These thoughts have been gathering in my mind for the past month or so and trying to put those in a cohesive manner was a bit more challenging than I had anticipated. They have ranged from the rights and wrongs of raising kids in my house to the precarious state of affairs worldwide. Hence the title of this piece!
The saying goes : ‘It takes a village to raise a child’. With a shared value of wisdom and experiences grandparents, aunts and uncles, the neighbors all join in, in their own way and try to make sense of the art and science of raising a child. Clueless parents are only happy with the help, I am assuming. Or may be this was a thing of the past.
Raising kids in a culture that is quite different from the one my husband and I grew up in is a challenge to say the least. Well, it is always a challenge for any parent to raise a kid and is probably more so in today’s world where, at times, humanity seems to be up for discussion. To that when you add stark cultural disparities, you can find questioning yourself more, with added layers of complexity.
There’s no secret formula, a fool proof plan to raising kids and neither are there 20 easy steps.
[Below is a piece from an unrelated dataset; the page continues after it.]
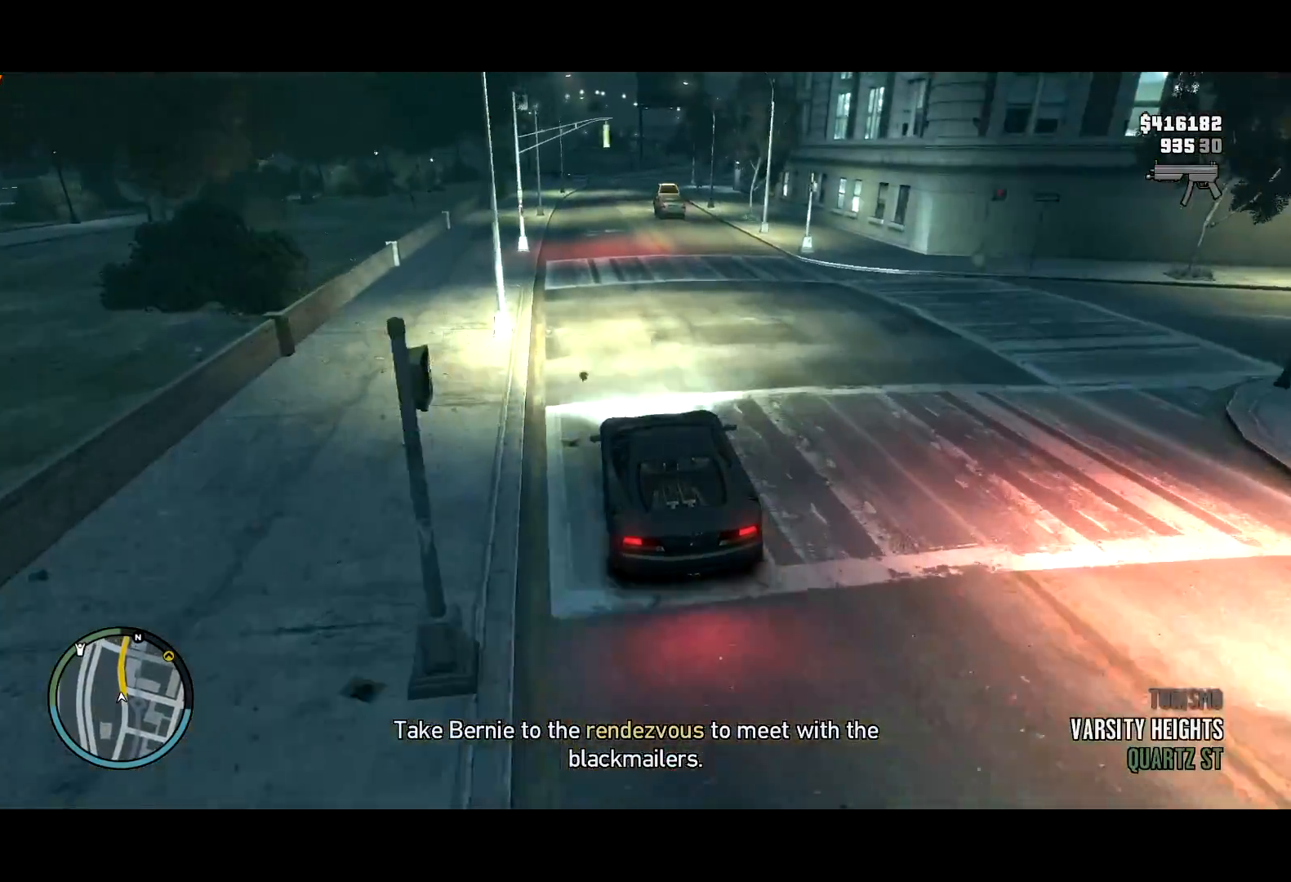
{"keys": ["w"], "mouse": [], "events": []}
And I know that. All parents know that. So do you wonder, like I often do, why are there so many books which aim to guide parents navigate the challenges of raising ‘good’ kids. That ‘good’ encompasses a great many number of attributes that basically cover everything from academics to athletics, daily drama to discipline and character to common sense (that seems to be on the decline more than ever before). In the recent past, I ended up, what can be only described as ‘panic buying’ , a few of these and have around three more on my Amazon ‘Save for Later’ list. I started reading and when I realized I was doing things differently, I panicked a bit and now the books are on the shelf waiting for me to calm down a bit. While I will probably be returning to those books, I am unsure of how practical their guidelines are going to be, for the simple fact that culture plays a huge role in upbringing and these books omit this crucial part. But I am also curious to find out. Maybe I will find books written by and for parents like us who are trying to raise first generation kids in their adopted countries.
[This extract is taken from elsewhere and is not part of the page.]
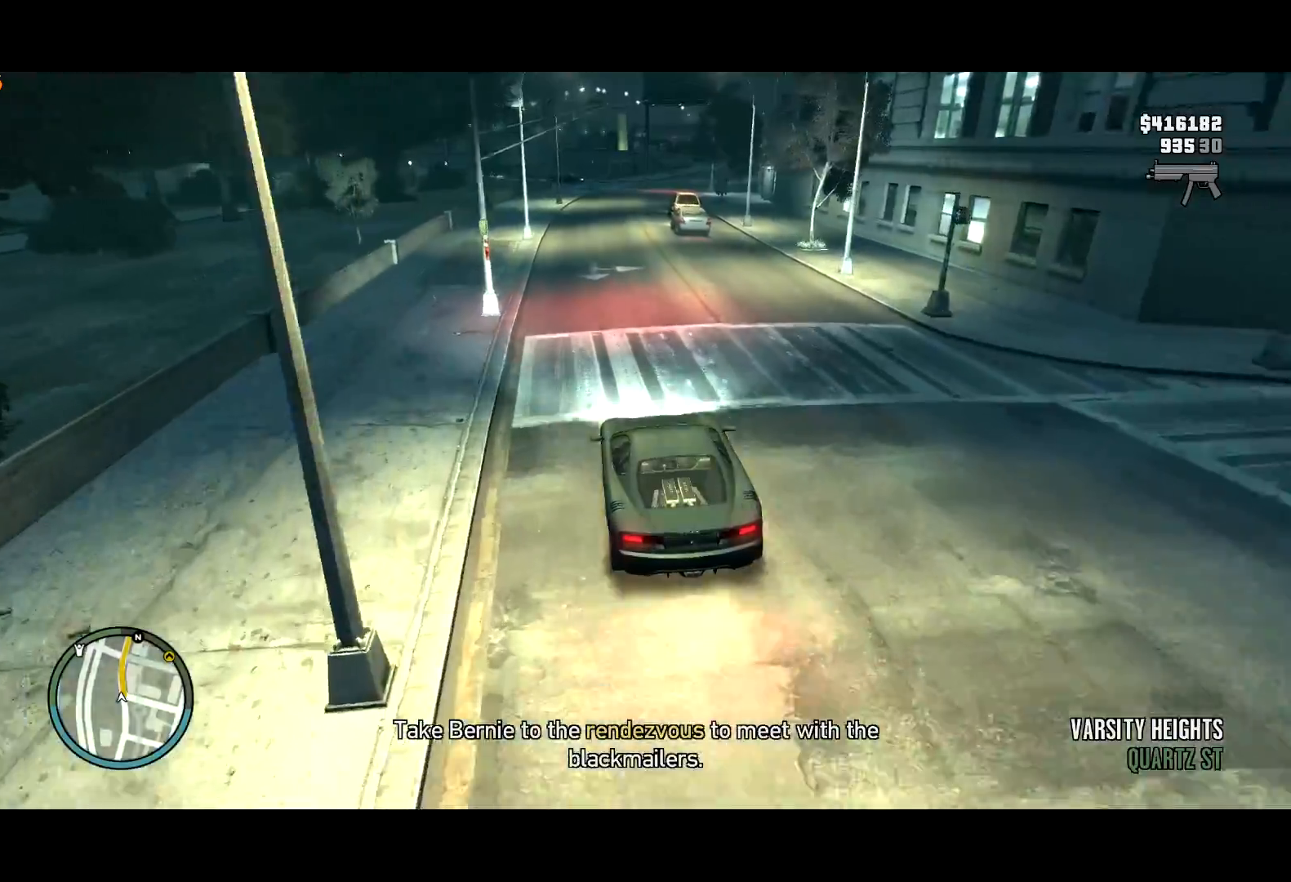
{"keys": ["w"], "mouse": [], "events": [[100, "d", "down"], [200, "d", "up"]]}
Dreams for our children are limitless and pure…possibilities are endless. And I can’t help but wonder if that’s where it all starts- that mythical pool of endless possibility. Or probably the idea of that in our heads, reinforced by society that dictates the terms of success and the lack of it, more and more with every passing day. Let me explain and I might be wrong, as I am not a professional but I will take the risk! When my kid was about four and a half years old (he is five now) there were curious moms asking about the clubs he was attending. My answer of none was not the one they were expecting and while most were polite enough to not probe further, I was stumped when asked by some, “but why”? Why was a four and a half year old not taking piano lessons or taekwondo or soccer or art classes or one of the many other ‘endless possibilities”? I really did not know how to explain except for that I thought it was too early. For some time after that, my husband and I would often find ourselves engaging in in -depth discussions, if we were doing a disservice to our kid, by not enrolling him in these activities, who could shine if only we had started early; whether he was going to be falling behind his other Pre-K classmates; whether he would be able to catch up. And then it struck us…he was not even five! When did this become a thing- that a four year old was required to be in a certain number of activities that ‘would be’ instrumental in his development in life? I still have a hard time with the idea of extra curricular activities for toddlers and little boys and girls who should be able to run around and day dream and use the power of their imagination to play and basically, be little boys and girls.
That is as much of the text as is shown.